Long Term Care


When we envision retirement, the outlook often includes spending time with our grandkids and friends, vacationing, and playing golf. It is fun, carefree and independent. This vision may be on target for the first few years, but as we age the reality becomes very different. Your health will begin to deteriorate and care may be needed. At the beginning, this care may be as simple as mowing the lawn and shopping for groceries- easily fulfilled by family members. However as time persists, assistance could be needed to do the simple tasks of daily life. While your spouse is alive, he/she may be that person providing the assistance; but if he/she predeceases you or is in similar health, outside resources will be required.

The cost of these resources, whether it is nursing care within your own home or a long term care establishment can be detrimental to your retirement savings. You could deplete the legacy you had earmarked for your heirs or you could run out of money all together.

Consider this:

  • By 2036, 25% of the Canadian population will be over age 65 and 1 million will have dementia
  • The chances of living to age 100 are better than ever – this also comes with a requirement of care for many years
  • Government health care programs may cover only a small part of the costs for a nursing home
  • 3/4 of Canadians admit to having no financial plan to pay for long term care if they need it
  • Over 1/2 of women and 1/3 of men over age 65 will reside in a nursing home at some point in their lifetime
  • Long Term Care accommodations can run from $900-$5000/m depending on the room type, level of care needed and the level of government funding available
  • It is predicted that the average North American will spend more time caring for elderly family members than raising their own kids
  • Care within your home can cost up to $30/hr for personal care and $70/hr for nursing care

The solution is long term care insurance.

 

What is Long Term Care Insurance?

Long Term Care insurance pays a monthly benefit if the insured requires assistance to perform 2 of the 6 activities of daily living or suffers an organic cognitive impairment which results in a need for constant supervision.

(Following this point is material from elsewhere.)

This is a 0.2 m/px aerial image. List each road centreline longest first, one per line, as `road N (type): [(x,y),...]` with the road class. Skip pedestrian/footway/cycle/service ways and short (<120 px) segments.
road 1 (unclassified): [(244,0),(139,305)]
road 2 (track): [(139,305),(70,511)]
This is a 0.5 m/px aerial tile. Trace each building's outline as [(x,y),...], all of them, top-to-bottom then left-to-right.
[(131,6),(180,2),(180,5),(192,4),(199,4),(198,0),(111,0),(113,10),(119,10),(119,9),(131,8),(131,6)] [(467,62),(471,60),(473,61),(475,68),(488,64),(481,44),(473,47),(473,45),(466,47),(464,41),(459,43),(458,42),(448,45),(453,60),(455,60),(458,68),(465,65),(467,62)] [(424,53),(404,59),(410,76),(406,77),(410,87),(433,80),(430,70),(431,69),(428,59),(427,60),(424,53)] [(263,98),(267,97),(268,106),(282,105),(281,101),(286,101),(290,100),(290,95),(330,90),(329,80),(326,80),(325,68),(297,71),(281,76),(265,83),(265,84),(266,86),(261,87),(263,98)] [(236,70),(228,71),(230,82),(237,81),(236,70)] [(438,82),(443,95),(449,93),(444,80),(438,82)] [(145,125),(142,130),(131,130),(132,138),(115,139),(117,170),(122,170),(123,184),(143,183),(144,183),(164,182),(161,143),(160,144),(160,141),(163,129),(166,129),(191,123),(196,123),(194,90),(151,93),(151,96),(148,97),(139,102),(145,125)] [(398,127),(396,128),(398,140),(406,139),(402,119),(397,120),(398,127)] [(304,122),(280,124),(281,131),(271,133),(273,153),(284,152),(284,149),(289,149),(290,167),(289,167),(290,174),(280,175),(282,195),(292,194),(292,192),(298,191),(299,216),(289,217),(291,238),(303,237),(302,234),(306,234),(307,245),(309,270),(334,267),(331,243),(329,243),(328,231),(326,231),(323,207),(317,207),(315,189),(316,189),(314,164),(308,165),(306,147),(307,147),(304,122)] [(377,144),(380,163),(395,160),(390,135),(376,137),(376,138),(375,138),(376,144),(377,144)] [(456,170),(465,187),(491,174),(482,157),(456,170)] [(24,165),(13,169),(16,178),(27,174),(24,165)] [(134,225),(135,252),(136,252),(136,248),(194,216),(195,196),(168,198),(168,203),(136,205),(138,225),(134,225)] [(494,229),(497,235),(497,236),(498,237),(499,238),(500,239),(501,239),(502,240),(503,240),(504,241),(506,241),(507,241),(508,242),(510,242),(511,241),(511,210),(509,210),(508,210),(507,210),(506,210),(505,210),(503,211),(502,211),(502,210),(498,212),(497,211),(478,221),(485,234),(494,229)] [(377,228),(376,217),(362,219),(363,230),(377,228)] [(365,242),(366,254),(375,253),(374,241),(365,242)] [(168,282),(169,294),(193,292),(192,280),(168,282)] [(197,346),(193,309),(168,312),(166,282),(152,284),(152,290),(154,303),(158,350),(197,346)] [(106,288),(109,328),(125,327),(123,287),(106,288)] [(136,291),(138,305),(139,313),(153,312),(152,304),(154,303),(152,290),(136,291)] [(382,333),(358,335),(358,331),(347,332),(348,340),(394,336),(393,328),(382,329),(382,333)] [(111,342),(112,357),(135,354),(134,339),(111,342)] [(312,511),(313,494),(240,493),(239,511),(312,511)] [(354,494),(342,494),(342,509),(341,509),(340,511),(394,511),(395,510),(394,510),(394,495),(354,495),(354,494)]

Benefits are received tax free.

Benefits are payable if care is received in the home or in a facility.

Benefits are payable for 1,2,5 years or lifetime depending on the benefit period chosen.

Care must be received in Canada or the United States in order to receive benefits.

Premiums:

Premiums are age- based meaning they are set based on the age when the policy is issued and remain level for the premium paying period, which is often lifetime. Some plans provide for a 20 year payment period, at which point the policy is considered paid for and no further premiums would be required. Premiums are not guaranteed but can only be changed on a class basis. A premium increase cannot be made based on a change of health. Most plans do allow for premiums to be guaranteed for the first 5 policy years.

Considerations:

Long Term Care insurance can be difficult to qualify for medically as the carriers do not issue policies with additional exclusions. There are insurance plans that can be easier to obtain if insurability is a concern.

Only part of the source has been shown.